V-2-d.Défaut des cellules régulatrices
Des déficits dans le nombre ou dans les fonctions des lymphocytes régulateurs ont
été prouvés au cours de maladies auto-immunes. L’’élimination de lymphocytes T
régulateurs CD4+, CD25+, FoxP3+, ou la thymectomie trois jours après la naissance
(empêchant leur développement) entraîne chez les animaux le développement de
nombreuses manifestations auto-immunes : diabète insulino-dépendant, thyroïdite, gastrite.
Chez ces animaux, l’injection de cellules régulatrices CD4+, CD25+, FoxP3+ inhibe la
réaction auto-immune. L’existence de déficits en lymphocytes B régulateurs a aussi été
démontrée.
VI.Les mécanismes lésionnels des effecteurs auto-immuns
VI-1.Les auto-anticorps : des facteurs lésionnels majeurs
Dans un certain nombre de maladies auto-immunes (mais pas toutes car l’auto-anticorps
peut être seulement un marqueur), l’effet lésionnel des auto-anticorps sur le tissu cible est
prépondérant. Le caractère pathogène des auto-anticorps est prouvé par la capacité de
transférer la maladie, chez l’animal par le sérum des porteurs de maladies auto-immunes, ou
dans l’espèce humaine de la mère au fœtus par le transfert transplacentaire des autoanticorps IgG de la mère. Ainsi, la myasthénie, l’hyperthyroïdie, le pemphigus peuvent-ils
être induits chez la souris par le transfert d’IgG isolées à partir du sérum de malades. Il
existe quatre principaux mécanismes par lesquels les auto-anticorps induisent des lésions
cellulaires ou tissulaires.
VI-1-a.Induction d’une cytolyse de la cellule cible :
Cette cytolyse peut être réalisée par l’activation du complément. Au cours des anémies
hémolytiques les anticorps anti-I fixés à la surface des érythrocytes activent la voie classique
du complément ce qui aboutit à la formation du complexe d’attaque membranaire qui forme
des pores dans la membrane du globule rouge et induit la lyse cellulaire.
La cytolyse peut aussi faire intervenir des cellules monocytaires/macrophagiques. Ces
dernières peuvent fixer par leurs récepteurs du fragment Fc des IgG (FcR) les cellules
cibles recouvertes des auto-anticorps spécifiques d’un antigène qu’elles expriment, les
7
phagocyter et enfin les détruire. La phagocytose des plaquettes par les macrophages au
cours des thrombopénies auto-immunes illustre ce mécanisme.
Enfin, le mécanisme de cytotoxicité cellulaire dépendante des anticorps (ADCC) peut aussi
être mis en jeu. Cette cytotoxicité est exercée par des cellules mononucléées en particulier
les cellules NK (‘‘natural killer’’). Elles s’activent via l’interaction entre leurs FcR et les autoanticorps recouvrant les cellules-cibles et libèrent des granules lysosomiaux, contenant de la
perforine et des granzymes (sérines-estérases), qui induisent la mort de la cellule cible. Ce
mécanisme interviendrait dans la destruction des cardiocytes au cours des myocardites.
VI-1-b.Modification de la fonctionnalité de l'antigène cible.
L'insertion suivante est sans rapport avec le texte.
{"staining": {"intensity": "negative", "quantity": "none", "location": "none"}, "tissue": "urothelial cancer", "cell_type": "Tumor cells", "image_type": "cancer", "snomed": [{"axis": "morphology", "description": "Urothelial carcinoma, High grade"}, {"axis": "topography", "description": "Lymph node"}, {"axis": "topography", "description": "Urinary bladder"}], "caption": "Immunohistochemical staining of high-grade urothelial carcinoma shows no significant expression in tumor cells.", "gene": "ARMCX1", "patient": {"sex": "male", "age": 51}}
Certains auto- anticorps ont la capacité de se lier à des récepteurs membranaires et d’en
modifier l’expression ou les fonctions biologiques. Dans la myasthénie, les anticorps dirigés
contre le récepteur à l’acétylcholine en fournissent l’illustration. Des cultures de lignées de
cellules musculaires exprimant le récepteur à l’acétylcholine réalisées en présence de sérum
de malades atteints de myasthénie ont montré que le pontage des récepteurs par les autoanticorps s’accompagne de leur internalisation et d’une augmentation de leur dégradation.
Un second mode d’action de ces auto-anticorps pourrait être le blocage par encombrement
stérique de la liaison de l’acétylcholine à son récepteur. Ces modifications entraînent le
défaut de transmission du signal synaptique qui caractérise la maladie.
Au contraire, dans la maladie de Basedow, les auto-anticorps anti-récepteurs de la TSH
(Thyroid Stimulating Hormone) sont capables d’activer ces récepteurs et ainsi d’induire une
hyperthyroïdie avec sécrétion accrue d’hormones thyroïdiennes.
D’autres auto-anticorps sont dirigés contre des antigènes solubles dont les fonctions sont
alors perturbées : c’est le cas des anticorps anti-facteur intrinsèque ou anti-insuline.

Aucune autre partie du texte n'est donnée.